"God forgive me for that . . . and that . . . and that."
So went my thoughts, that year I turned 7.
The way it ran in my head seemed so simple. Simple and terrifying.
Christians were supposed to be good. When they weren't, they were supposed to ask God for forgiveness.
But everywhere I looked in my heart and my life, even then, I knew I wasn't good. And so I asked God for forgiveness, frantically and constantly, so that if I died I wouldn't go to hell.
Paul tells us to pray without ceasing, but my young prayers weren't what he meant. Those prayers had little to do with being God's child and knowing him and everything to do with my little self striving to appease his anger. I was compulsive, praying and praying but feeling like I could never be clean.
Even then, I saw the good-and-bad motivations that made up the reasons behind most of my actions, and I couldn't reconcile them with what I'd learned about God and his expectations. It seemed clear to me that I wasn't good enough, that I never would be, and so I prayed on and on and on.
My relationship with God wasn't the only place where I tried to follow the rules. Rules have always played a strange roll in my world. I see them both as the path to success, approval, and achievement and as the most soul-binding things on this earth.

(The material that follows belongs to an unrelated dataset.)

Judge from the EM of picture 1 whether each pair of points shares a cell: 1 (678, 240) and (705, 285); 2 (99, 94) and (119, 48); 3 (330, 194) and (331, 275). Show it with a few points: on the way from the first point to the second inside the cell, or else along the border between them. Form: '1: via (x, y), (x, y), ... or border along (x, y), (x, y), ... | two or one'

I spent most of my young life trying to follow the rules and feeling so tied up in my trying that I felt lost. Everywhere I went, I'd find out what the rules for acceptance and success were in that particular place. I got so good at it, and so good at following them (or at least looking like I was following them) that I became a rule-chameleon. Whatever you were supposed to do at home-church-school-work, I did.
As a mechanism for giving my sensitive little self the stability I craved and helping me succeed in social situations where my introverted self didn't naturally know that to do, finding and following the rules worked. It took an incredible amount of energy to watch people that closely and conform my behavior to the standards I found, but it worked. At the cost of knowing myself and engaging in life from my middle, it worked.

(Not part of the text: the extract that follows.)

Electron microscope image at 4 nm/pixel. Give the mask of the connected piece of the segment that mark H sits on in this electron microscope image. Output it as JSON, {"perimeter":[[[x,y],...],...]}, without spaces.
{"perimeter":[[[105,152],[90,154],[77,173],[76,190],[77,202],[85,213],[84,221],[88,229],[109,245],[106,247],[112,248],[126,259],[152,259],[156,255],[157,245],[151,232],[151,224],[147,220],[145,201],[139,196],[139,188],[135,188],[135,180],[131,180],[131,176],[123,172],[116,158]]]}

Given all of that, I hope you can understand why, when it comes to spiritual practice and relationship with God, I don't do rules anymore. I can't. In fact, it feels like marked growth on my part that I didn't throw God in the Yard across the room when I saw that Chapter 2 was entitled, "Rules: the way."
I did brace myself, though, as I waited to hear about what yet another author thought I had to do to find God.
Maybe you can imagine my relief when L. L. Barkat chose a wandering way, when she said, "my job is not so much to practice a rigid set of disciplines as to pay attention." Maybe, though I kind-of doubt it.
Inner-me jumped. Yes, please. Sign me up.
With all those years of scrutinizing others behavior to learn the unspoken rules, paying attention is something I can do.
I wish I could tell you how little me found freedom from her compulsive prayers, but I can't. I don't know. What I do know is this: one day, the compulsion was there, and I remember feeling like I was going to snap in two from the strain. And the next day it wasn't.
I didn't do anything to earn my freedom and I certainly didn't deserve it. Instead, it was given as a gift from One who was paying attention to me. And if he can pay that much attention to one little girl, certainly I can pay a modicum of attention to him, the universe's God.